• [Prompt] For each line below that includes the word "macros", make a copy.

• [Data to process]
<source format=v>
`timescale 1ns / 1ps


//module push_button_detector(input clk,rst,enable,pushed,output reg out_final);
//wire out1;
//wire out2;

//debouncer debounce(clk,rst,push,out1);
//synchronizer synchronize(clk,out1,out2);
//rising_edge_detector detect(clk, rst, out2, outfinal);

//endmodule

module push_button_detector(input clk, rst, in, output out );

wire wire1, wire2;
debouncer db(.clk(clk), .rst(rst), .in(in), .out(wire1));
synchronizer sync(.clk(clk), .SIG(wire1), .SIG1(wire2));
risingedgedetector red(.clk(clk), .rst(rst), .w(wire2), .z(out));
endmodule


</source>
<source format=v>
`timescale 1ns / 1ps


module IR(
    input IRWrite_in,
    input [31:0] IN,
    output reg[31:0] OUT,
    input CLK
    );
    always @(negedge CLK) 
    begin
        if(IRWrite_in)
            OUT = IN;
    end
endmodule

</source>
---
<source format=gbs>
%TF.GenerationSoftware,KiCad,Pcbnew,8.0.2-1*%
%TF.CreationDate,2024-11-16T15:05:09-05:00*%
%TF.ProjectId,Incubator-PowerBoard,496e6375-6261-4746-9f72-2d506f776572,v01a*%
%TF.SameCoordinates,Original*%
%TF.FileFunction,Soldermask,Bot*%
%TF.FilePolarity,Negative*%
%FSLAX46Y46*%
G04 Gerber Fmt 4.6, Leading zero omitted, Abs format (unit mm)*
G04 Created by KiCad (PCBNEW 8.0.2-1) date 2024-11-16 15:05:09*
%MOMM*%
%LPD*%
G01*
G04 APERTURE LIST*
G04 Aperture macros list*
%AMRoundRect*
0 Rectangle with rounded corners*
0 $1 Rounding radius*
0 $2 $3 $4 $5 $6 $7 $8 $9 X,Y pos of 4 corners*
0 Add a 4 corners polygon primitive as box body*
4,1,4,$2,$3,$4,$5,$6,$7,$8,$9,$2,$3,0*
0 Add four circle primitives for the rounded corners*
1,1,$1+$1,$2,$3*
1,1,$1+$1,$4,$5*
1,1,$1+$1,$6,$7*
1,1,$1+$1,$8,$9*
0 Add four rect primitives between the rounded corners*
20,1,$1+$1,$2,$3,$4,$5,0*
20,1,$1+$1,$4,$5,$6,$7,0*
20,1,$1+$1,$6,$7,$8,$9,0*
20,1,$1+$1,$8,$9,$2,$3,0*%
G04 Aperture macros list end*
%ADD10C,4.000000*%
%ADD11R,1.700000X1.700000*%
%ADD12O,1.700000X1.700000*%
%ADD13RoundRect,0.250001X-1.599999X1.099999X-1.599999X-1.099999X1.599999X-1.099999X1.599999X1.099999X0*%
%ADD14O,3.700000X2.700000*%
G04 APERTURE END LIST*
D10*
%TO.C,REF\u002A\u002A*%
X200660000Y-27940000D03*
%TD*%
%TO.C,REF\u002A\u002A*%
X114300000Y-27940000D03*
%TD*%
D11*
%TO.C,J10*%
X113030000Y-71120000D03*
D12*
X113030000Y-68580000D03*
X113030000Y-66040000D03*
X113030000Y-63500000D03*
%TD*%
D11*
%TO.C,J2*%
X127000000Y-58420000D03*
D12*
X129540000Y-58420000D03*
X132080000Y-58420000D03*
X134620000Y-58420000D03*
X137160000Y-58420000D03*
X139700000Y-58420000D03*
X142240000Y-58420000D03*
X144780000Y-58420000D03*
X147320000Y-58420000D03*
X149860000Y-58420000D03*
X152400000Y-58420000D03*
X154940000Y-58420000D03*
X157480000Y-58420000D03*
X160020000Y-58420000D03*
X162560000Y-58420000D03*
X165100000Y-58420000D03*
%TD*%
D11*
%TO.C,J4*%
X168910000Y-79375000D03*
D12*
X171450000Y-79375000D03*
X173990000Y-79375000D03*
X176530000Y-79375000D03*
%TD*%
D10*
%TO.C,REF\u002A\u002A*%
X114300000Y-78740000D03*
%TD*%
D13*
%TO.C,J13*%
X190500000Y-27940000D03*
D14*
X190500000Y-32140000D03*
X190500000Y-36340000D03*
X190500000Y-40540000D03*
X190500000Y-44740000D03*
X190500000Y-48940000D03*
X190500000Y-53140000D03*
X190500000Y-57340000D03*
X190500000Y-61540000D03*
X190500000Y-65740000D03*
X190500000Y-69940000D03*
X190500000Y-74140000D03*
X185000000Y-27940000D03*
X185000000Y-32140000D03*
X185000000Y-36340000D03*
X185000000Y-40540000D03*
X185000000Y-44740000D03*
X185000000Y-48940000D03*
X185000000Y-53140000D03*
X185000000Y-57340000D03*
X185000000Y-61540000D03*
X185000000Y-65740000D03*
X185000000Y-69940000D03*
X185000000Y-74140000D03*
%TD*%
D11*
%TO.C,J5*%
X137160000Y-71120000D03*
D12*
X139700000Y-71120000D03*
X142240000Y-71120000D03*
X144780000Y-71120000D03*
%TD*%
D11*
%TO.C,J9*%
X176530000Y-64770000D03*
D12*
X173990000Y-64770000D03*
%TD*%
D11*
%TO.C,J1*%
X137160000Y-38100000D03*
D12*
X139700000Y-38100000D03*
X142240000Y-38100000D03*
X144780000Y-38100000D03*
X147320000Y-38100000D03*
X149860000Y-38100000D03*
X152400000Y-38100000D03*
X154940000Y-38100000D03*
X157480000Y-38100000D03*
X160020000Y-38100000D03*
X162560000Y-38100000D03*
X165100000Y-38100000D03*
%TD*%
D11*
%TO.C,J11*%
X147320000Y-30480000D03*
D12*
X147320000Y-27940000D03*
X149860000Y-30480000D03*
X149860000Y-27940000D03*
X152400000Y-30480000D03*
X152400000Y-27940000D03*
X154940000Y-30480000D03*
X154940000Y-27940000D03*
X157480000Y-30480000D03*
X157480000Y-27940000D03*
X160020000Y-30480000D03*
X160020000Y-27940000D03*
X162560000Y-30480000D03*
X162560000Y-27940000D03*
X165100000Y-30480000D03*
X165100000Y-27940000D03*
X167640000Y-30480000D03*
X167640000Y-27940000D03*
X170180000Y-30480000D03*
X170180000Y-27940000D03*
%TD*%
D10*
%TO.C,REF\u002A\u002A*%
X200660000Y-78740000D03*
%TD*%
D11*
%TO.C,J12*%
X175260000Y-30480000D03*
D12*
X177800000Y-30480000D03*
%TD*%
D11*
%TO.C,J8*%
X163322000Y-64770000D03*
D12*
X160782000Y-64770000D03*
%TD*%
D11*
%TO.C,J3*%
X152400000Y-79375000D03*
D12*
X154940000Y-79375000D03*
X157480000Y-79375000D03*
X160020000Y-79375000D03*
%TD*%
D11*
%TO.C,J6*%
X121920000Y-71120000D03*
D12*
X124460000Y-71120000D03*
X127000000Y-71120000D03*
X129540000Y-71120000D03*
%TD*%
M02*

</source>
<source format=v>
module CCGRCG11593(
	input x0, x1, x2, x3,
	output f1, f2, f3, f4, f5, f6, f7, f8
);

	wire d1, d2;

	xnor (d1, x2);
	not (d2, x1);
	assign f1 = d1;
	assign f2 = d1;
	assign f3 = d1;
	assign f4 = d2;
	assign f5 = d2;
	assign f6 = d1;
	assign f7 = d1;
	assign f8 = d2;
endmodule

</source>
---
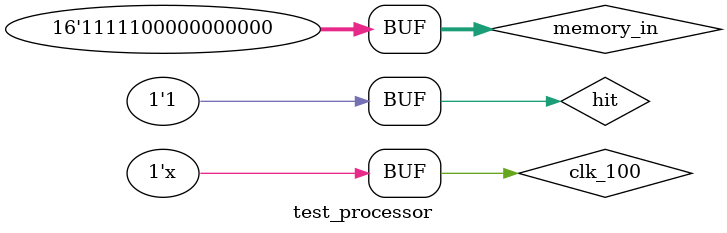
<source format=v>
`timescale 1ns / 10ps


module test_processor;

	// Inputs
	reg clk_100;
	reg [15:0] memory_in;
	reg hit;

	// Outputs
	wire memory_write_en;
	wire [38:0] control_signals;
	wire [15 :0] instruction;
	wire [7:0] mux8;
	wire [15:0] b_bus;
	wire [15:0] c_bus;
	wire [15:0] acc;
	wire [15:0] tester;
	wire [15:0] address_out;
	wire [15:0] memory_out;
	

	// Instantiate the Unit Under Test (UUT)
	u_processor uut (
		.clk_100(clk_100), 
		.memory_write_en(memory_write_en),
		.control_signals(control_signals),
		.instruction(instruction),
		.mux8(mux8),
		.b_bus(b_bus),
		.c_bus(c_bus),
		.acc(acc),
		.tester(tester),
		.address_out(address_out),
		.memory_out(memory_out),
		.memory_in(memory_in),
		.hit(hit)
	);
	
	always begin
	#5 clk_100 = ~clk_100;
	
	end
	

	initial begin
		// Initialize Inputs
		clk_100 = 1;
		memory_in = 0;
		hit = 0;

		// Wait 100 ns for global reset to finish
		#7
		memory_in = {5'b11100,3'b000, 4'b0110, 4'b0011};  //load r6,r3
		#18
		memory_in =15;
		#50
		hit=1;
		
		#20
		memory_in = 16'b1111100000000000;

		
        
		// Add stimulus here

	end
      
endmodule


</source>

• [Response area]
G04 Aperture macros list*
G04 Aperture macros list end*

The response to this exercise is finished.